Graziella, 25 ans :  « Etre privée d’emploi pour moi ça représente d’avoir été mise dehors par ma propre mère car je ne rapportais pas d’argent. Ça représente aussi de devoir vivre chez le père de mon copain depuis 3 ans et ne pas avoir d’autonomie et d’intimité. On ne peut même pas décider de certains repas qu’on aimerait manger. On ne peut pas avoir de chien qui serait source pour nous de bonheur. Je suis en surpoids et diabétique, je dois faire un gros régime pour ma santé et chez mon beau-père je ne peux pas.
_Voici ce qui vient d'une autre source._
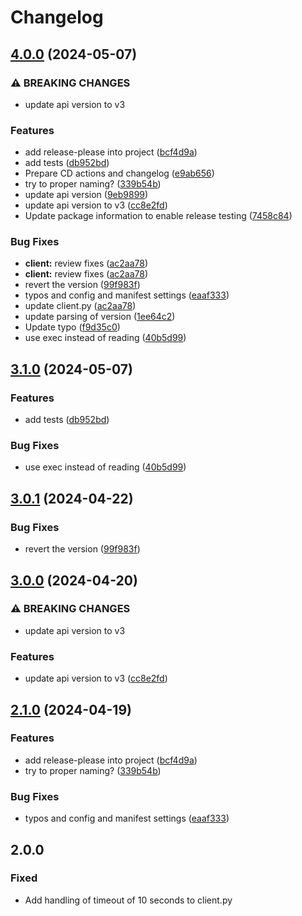 # Changelog

## [4.0.0](https://github.com/martinalbert/buttercms-python/compare/v3.1.0...v4.0.0) (2024-05-07)


### ⚠ BREAKING CHANGES

* update api version to v3

### Features

* add release-please into project ([bcf4d9a](https://github.com/martinalbert/buttercms-python/commit/bcf4d9a6c84b7234e4a110f20f1bb42f1854d412))
* add tests ([db952bd](https://github.com/martinalbert/buttercms-python/commit/db952bd1a8f66c679ed6422855c2ef39ff679238))
* Prepare CD actions and changelog ([e9ab656](https://github.com/martinalbert/buttercms-python/commit/e9ab65657cc6e62f23fc8c0d3916a7c48c1da7ab))
* try to proper naming? ([339b54b](https://github.com/martinalbert/buttercms-python/commit/339b54bcd111da98600739e9b6532119a4cc54ff))
* update api version ([9eb9899](https://github.com/martinalbert/buttercms-python/commit/9eb9899e5fa44d2d6f4b69e395838606535654ff))
* update api version to v3 ([cc8e2fd](https://github.com/martinalbert/buttercms-python/commit/cc8e2fd7f9a6dec3ab1416dd5b6d152e8c418ff3))
* Update package information to enable release testing ([7458c84](https://github.com/martinalbert/buttercms-python/commit/7458c847594e4d32d8fdbd12eb159242732233ff))


### Bug Fixes

* **client:** review fixes ([ac2aa78](https://github.com/martinalbert/buttercms-python/commit/ac2aa782c2c64f440f717dc7b32df6cdbd192e9b))
* **client:** review fixes ([ac2aa78](https://github.com/martinalbert/buttercms-python/commit/ac2aa782c2c64f440f717dc7b32df6cdbd192e9b))
* revert the version ([99f983f](https://github.com/martinalbert/buttercms-python/commit/99f983fb4b59d6c8a96dd3f15e92965bb5b2f633))
* typos and config and manifest settings ([eaaf333](https://github.com/martinalbert/buttercms-python/commit/eaaf333b74c16a3996c2198e7aeb9262505b9035))
* update client.py ([ac2aa78](https://github.com/martinalbert/buttercms-python/commit/ac2aa782c2c64f440f717dc7b32df6cdbd192e9b))
* update parsing of version ([1ee64c2](https://github.com/martinalbert/buttercms-python/commit/1ee64c2c8ac480a7994da25ec5b284b7f4d3b6d6))
* Update typo ([f9d35c0](https://github.com/martinalbert/buttercms-python/commit/f9d35c091f54037e4ce0e5a14762452864b6ec46))
* use exec instead of reading ([40b5d99](https://github.com/martinalbert/buttercms-python/commit/40b5d995ed890bee779b23038b535b83cb5e77a5))

## [3.1.0](https://github.com/martinalbert/buttercms-python/compare/v3.0.1...v3.1.0) (2024-05-07)


### Features

* add tests ([db952bd](https://github.com/martinalbert/buttercms-python/commit/db952bd1a8f66c679ed6422855c2ef39ff679238))


### Bug Fixes

* use exec instead of reading ([40b5d99](https://github.com/martinalbert/buttercms-python/commit/40b5d995ed890bee779b23038b535b83cb5e77a5))

## [3.0.1](https://github.com/martinalbert/buttercms-python/compare/v3.0.0...v3.0.1) (2024-04-22)


### Bug Fixes

* revert the version ([99f983f](https://github.com/martinalbert/buttercms-python/commit/99f983fb4b59d6c8a96dd3f15e92965bb5b2f633))

## [3.0.0](https://github.com/martinalbert/buttercms-python/compare/v2.1.0...v3.0.0) (2024-04-20)


### ⚠ BREAKING CHANGES

* update api version to v3

### Features

* update api version to v3 ([cc8e2fd](https://github.com/martinalbert/buttercms-python/commit/cc8e2fd7f9a6dec3ab1416dd5b6d152e8c418ff3))

## [2.1.0](https://github.com/martinalbert/buttercms-python/compare/v2.0.0...v2.1.0) (2024-04-19)


### Features

* add release-please into project ([bcf4d9a](https://github.com/martinalbert/buttercms-python/commit/bcf4d9a6c84b7234e4a110f20f1bb42f1854d412))
* try to proper naming? ([339b54b](https://github.com/martinalbert/buttercms-python/commit/339b54bcd111da98600739e9b6532119a4cc54ff))


### Bug Fixes

* typos and config and manifest settings ([eaaf333](https://github.com/martinalbert/buttercms-python/commit/eaaf333b74c16a3996c2198e7aeb9262505b9035))

## 2.0.0

### Fixed
- Add handling of timeout of 10 seconds to client.py
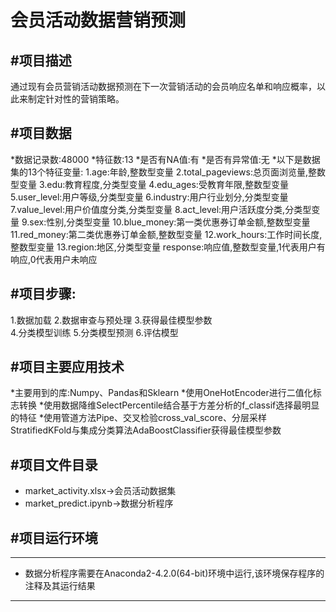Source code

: 会员活动数据营销预测
=======================
#项目描述
---
通过现有会员营销活动数据预测在下一次营销活动的会员响应名单和响应概率，以此来制定针对性的营销策略。

#项目数据
---
*数据记录数:48000
*特征数:13
*是否有NA值:有
*是否有异常值:无
*以下是数据集的13个特征变量:
1.age:年龄,整数型变量
2.total_pageviews:总页面浏览量,整数型变量
3.edu:教育程度,分类型变量
4.edu_ages:受教育年限,整数型变量
5.user_level:用户等级,分类型变量
6.industry:用户行业划分,分类型变量
7.value_level:用户价值度分类,分类型变量
8.act_level:用户活跃度分类,分类型变量
9.sex:性别,分类型变量
10.blue_money:第一类优惠券订单金额,整数型变量
11.red_money:第二类优惠券订单金额,整数型变量
12.work_hours:工作时间长度,整数型变量
13.region:地区,分类型变量
response:响应值,整数型变量,1代表用户有响应,0代表用户未响应

#项目步骤:
---
1.数据加载 
2.数据审查与预处理 
3.获得最佳模型参数  
4.分类模型训练
5.分类模型预测
6.评估模型

#项目主要应用技术
---
*主要用到的库:Numpy、Pandas和Sklearn
*使用OneHotEncoder进行二值化标志转换
*使用数据降维SelectPercentile结合基于方差分析的f_classif选择最明显的特征
*使用管道方法Pipe、交叉检验cross_val_score、分层采样StratifiedKFold与集成分类算法AdaBoostClassifier获得最佳模型参数

#项目文件目录
---
* market_activity.xlsx->会员活动数据集
* market_predict.ipynb->数据分析程序  

#项目运行环境
---
--------------------
* 数据分析程序需要在Anaconda2-4.2.0(64-bit)环境中运行,该环境保存程序的注释及其运行结果  
--------------------
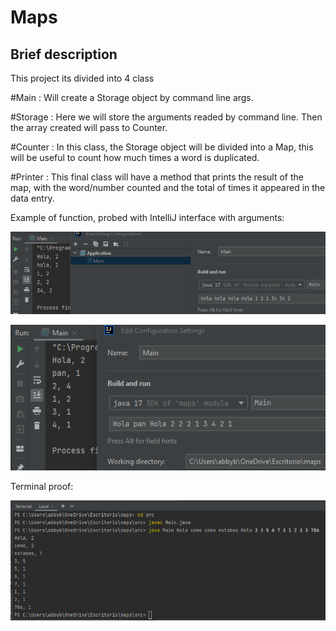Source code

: # Maps

## Brief description

This project its divided into 4 class

#Main : Will create a Storage object by command line args. 

#Storage : Here we will store the arguments readed by command line. Then the array created will pass to Counter.

#Counter : In this class, the Storage object will be divided into a Map, this will be useful to count how much times a word is duplicated.

#Printer : This final class will have a method that prints the result of the map, with the word/number counted and the total of times it appeared in the data entry.


Example of function, probed with IntelliJ interface with arguments:


![img.png](img.png)


![img_1.png](img_1.png)

Terminal proof:

![img_2.png](img_2.png)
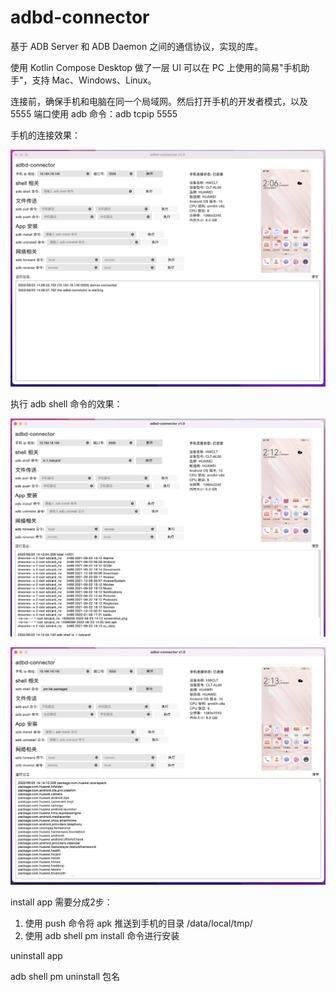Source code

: # adbd-connector

基于 ADB Server 和 ADB Daemon 之间的通信协议，实现的库。

使用 Kotlin Compose Desktop 做了一层 UI 可以在 PC 上使用的简易"手机助手"，支持 Mac、Windows、Linux。

连接前，确保手机和电脑在同一个局域网。然后打开手机的开发者模式，以及 5555 端口使用 adb 命令：adb tcpip 5555

手机的连接效果：

![](images/1.png)

执行 adb shell 命令的效果：

![](images/2.png)

![](images/3.png)

install app 需要分成2步：
1. 使用 push 命令将 apk 推送到手机的目录 /data/local/tmp/
2. 使用 adb shell pm install 命令进行安装

uninstall app

adb shell pm uninstall 包名 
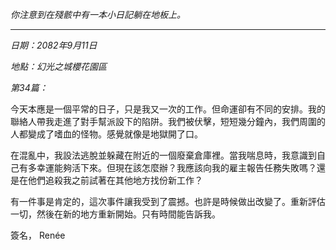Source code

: _你注意到在殘骸中有一本小日記躺在地板上。_

---

_日期：2082年9月11日_

_地點：幻光之城櫻花園區_

_第34篇：_

今天本應是一個平常的日子，只是我又一次的工作。但命運卻有不同的安排。我的聯絡人帶我走進了對手幫派設下的陷阱。我們被伏擊，短短幾分鐘內，我們周圍的人都變成了嗜血的怪物。感覺就像是地獄開了口。

在混亂中，我設法逃脫並躲藏在附近的一個廢棄倉庫裡。當我喘息時，我意識到自己有多幸運能夠活下來。但現在該怎麼辦？我應該向我的雇主報告任務失敗嗎？還是在他們追殺我之前試著在其他地方找份新工作？

有一件事是肯定的，這次事件讓我受到了震撼。也許是時候做出改變了。重新評估一切，然後在新的地方重新開始。只有時間能告訴我。

簽名，
Renée
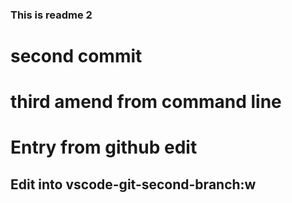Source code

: ### This is readme 2
# second commit
# third amend from command line

# Entry from github edit

## Edit into vscode-git-second-branch:w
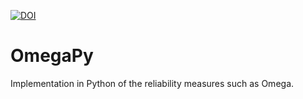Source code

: [![DOI](https://zenodo.org/badge/445846537.svg)](https://zenodo.org/badge/latestdoi/445846537)


# OmegaPy
Implementation in Python of the reliability measures such as Omega.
Voilà, pour moi être privée d’emploi, ça impacte gravement ma vie personnelle, je n’arrive pas à la maîtriser. »

Grégoire : « Le travail pour moi est un peu la forge où est fabriquée la clef qui permettra d’ouvrir la porte de la vie ; cette clef c’est le salaire. Le bonheur au travail résulte avant tout de la bonne entente entre collègues et supérieurs. Si l’on ne travaille pas, il apparaît en nous une sorte de cratère qui nous noircit le cœur et l’âme : la dépression due au manque profond d’activités et de relations humaines. En ne travaillant pas, on est dépourvu de bonheur, d’épanouissement et en fin de compte : de vie. Car on est en manque total de relationnel. »

Géraldine, 22 ans : « La JOC me nomme « privée d’emploi » car j’ai fait des formations sur formations, je tourne en rond cela sert à rien, je suis privée d’emploi car je suis victime de discrimination. Pour moi être privée d’emploi, je ne peux pas construire, je dois rester habiter chez ma tante. Je n’ai pas beaucoup d’argent, je me retrouve coincé dans un endroit où il n’y’ a pas de boulots. J’ai un diplôme d’agent de sécurité mais au quotidien c’est compliqué. J’ai été à ILD Sécurité pour pouvoir me faire embaucher, le patron m’a reçu et depuis 3 mois, je n’ai pas d’appel téléphonique pour des missions car il y’en a aucune qui correspond à mon profil, vu que je suis une femme et que je suis petite. »

Gaël GAULTIER
Secrétaire National aux Jeunes Privé.e.s d’Emploi
Coordinateur des Relations Extérieures
246 boulevard Saint-Denis – BP 36
92 403 COURBEVOIE CEDEX

(+33)6 72 63 13 10

gael.gaultier@joc.asso.fr

1/ Insee, 2012
2/ Enquête de la JOC « Emploi digne et autonomie des jeunes », janvier 2016
3/ CJPE : permanence régulière de la JOC ouverte à tout·e jeune privé·e d’emploi. C’est un lieu de convivialité, de rencontre, d’écoute, de partage et d’entraide au service des jeunes. C’est aussi un lieu de représentation des jeunes privé.es d’emploi, porteur de revendications.